There were 80 households, out of which 25.0% had children under the age of 18 living with them, 66.3% were married couples living together, and 32.5% were non-families. 28.8% of all households were made up of individuals, and 17.5% had someone living alone who was 65 years of age or older. The average household size was 2.24 and the average family size was 2.72.

In the city, the population was spread out, with 22.3% under the age of 18, 3.4% from 18 to 24, 26.8% from 25 to 44, 25.7% from 45 to 64, and 21.8% who were 65 years of age or older. The median age was 43 years. For every 100 females, there were 86.5 males. For every 100 females age 18 and over, there were 87.8 males.

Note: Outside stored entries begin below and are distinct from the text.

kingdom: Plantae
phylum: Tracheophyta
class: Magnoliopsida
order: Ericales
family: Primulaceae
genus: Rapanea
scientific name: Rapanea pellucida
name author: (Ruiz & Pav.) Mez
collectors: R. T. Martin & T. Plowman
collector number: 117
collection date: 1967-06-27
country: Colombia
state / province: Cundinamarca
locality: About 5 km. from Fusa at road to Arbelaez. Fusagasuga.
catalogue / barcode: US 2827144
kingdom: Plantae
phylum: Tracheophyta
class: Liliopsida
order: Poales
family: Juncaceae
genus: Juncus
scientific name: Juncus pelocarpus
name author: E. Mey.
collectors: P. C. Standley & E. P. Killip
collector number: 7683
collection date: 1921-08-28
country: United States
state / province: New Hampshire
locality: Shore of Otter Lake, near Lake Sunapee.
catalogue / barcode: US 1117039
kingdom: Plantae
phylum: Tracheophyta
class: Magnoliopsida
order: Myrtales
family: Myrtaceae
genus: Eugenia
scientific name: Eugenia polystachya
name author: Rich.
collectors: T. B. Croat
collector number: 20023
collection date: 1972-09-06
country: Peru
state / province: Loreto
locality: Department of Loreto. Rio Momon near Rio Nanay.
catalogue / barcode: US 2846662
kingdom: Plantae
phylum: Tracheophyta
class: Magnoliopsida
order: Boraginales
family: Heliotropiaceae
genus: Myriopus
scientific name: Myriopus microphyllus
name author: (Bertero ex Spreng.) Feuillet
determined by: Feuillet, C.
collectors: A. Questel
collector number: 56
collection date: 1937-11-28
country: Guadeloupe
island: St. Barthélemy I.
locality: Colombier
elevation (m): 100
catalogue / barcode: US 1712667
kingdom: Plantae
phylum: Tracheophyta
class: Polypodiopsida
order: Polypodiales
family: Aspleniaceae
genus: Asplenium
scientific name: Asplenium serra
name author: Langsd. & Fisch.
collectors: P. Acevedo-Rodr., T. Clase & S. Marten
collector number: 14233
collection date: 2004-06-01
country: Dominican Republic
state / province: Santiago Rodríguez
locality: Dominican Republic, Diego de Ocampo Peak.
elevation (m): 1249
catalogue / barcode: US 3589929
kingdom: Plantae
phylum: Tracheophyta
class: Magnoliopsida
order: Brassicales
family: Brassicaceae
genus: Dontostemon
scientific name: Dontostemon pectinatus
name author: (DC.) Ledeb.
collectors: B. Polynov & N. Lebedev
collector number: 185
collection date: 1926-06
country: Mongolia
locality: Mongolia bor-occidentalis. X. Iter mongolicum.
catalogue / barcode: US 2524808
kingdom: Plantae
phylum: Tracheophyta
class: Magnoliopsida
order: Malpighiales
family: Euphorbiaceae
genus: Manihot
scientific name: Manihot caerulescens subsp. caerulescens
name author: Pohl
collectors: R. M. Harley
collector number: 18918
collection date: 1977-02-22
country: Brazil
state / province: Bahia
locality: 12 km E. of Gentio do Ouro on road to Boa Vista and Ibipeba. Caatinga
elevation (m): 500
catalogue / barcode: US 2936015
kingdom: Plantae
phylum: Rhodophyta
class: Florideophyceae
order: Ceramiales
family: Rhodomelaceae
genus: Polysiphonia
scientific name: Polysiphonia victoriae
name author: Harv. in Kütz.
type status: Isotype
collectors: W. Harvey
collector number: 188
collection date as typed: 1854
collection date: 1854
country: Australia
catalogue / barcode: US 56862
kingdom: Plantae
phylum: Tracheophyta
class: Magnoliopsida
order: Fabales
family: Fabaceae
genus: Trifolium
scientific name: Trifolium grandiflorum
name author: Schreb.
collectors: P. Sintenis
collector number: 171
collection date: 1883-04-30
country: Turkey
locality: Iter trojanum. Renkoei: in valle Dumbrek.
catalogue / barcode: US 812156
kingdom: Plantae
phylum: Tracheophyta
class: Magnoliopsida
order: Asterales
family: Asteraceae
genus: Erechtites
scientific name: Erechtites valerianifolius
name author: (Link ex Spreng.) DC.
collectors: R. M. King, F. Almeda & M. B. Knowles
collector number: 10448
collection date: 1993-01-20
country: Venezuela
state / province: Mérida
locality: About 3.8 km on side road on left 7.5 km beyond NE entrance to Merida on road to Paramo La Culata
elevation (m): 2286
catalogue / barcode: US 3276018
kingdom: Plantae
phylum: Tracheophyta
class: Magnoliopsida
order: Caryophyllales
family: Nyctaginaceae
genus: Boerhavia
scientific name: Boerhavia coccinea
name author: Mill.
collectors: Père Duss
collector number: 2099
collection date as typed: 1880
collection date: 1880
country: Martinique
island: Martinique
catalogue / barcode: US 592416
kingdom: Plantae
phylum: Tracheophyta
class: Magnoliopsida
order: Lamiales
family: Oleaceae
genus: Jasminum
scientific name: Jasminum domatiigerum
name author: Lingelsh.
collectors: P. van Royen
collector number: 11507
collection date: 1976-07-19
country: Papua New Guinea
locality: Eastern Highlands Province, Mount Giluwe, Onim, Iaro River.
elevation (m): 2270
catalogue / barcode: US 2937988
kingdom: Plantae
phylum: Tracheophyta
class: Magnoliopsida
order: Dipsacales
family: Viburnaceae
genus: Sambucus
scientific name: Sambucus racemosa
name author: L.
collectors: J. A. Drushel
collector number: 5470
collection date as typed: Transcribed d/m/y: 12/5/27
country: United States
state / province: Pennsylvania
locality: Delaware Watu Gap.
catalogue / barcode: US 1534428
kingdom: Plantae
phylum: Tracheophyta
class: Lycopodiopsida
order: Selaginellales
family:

The median income for a household in the city was $26,719, and the median income for a family was $30,000. Males had a median income of $25,625 versus $19,583 for females. The per capita income for the city was $13,531. About 8.3% of families and 9.8% of the population were below the poverty line, including 4.9% of those under the age of eighteen and 21.7% of those 65 or over.

==Education==
The West Delaware County Community School District operates local area public schools.